Pierwszy punkt ówczesnego regulaminu szpitalnego dla pielęgniarek pouczał: "Zabrania się wyrzucania przez okna kości i łachmanów". Florence Nightingale zrewolucjonizowała zasady pielęgnowania chorych, co przyniosło jej ogromne uznanie świata medycyny i polityki, zaś tym pielęgniarkom, które przyszły po niej szacunek i uznanie.
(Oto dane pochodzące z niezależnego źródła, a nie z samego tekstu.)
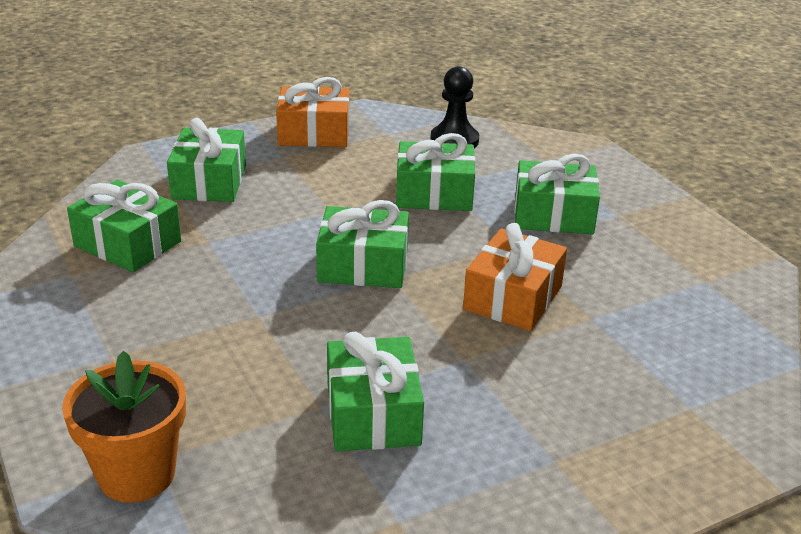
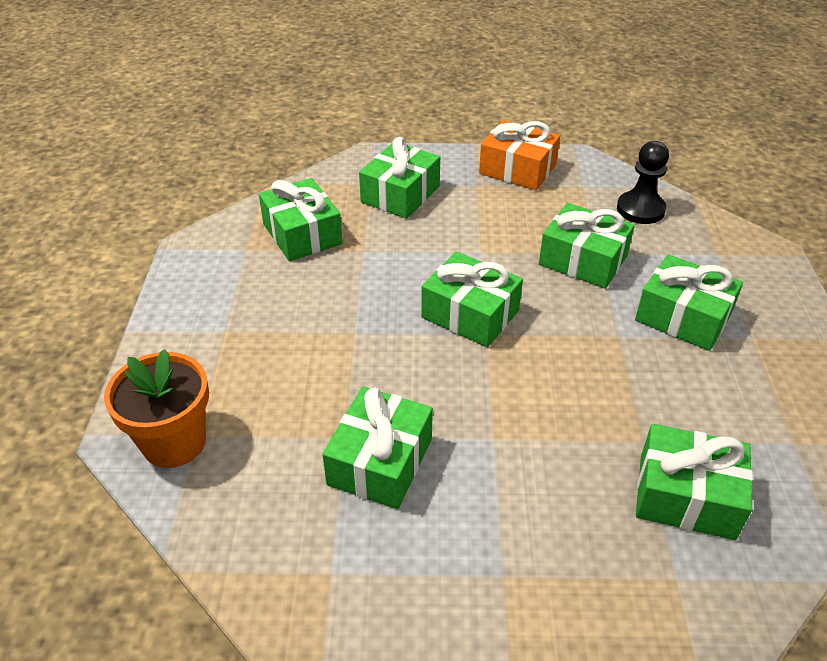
camera: 30 degrees right, 10 degrees up
(513, 298) = (581, 392): orange gift -> none
(654, 346) = (686, 496): none -> green gift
Dziś pielęgniarki w Polsce twierdzą, że tego uznania im brakuje. Postanowiły, że spróbować uzdrowić swą chorą sytuację. Zbierają podpisy pod obywatelskim projektem ustawy, który gwarantowałby wzrost składek na ubezpieczenie zdrowotne z 7,5 do 11 procent. Poza tym siostry domagają się ustawowego ustalenia najniższej stawki ich zarobków. Jak powiedziała nam Ilona Tułodziecka - szefowa naczelnej Izby Pielęgniarek i położnych pod projektem podpisało się już blisko 40 tysięcy osób. Siostry muszą zatem zebrać jeszcze 60 tysięcy podpisów i wierzą, że uda im się to zrobić do końca maja.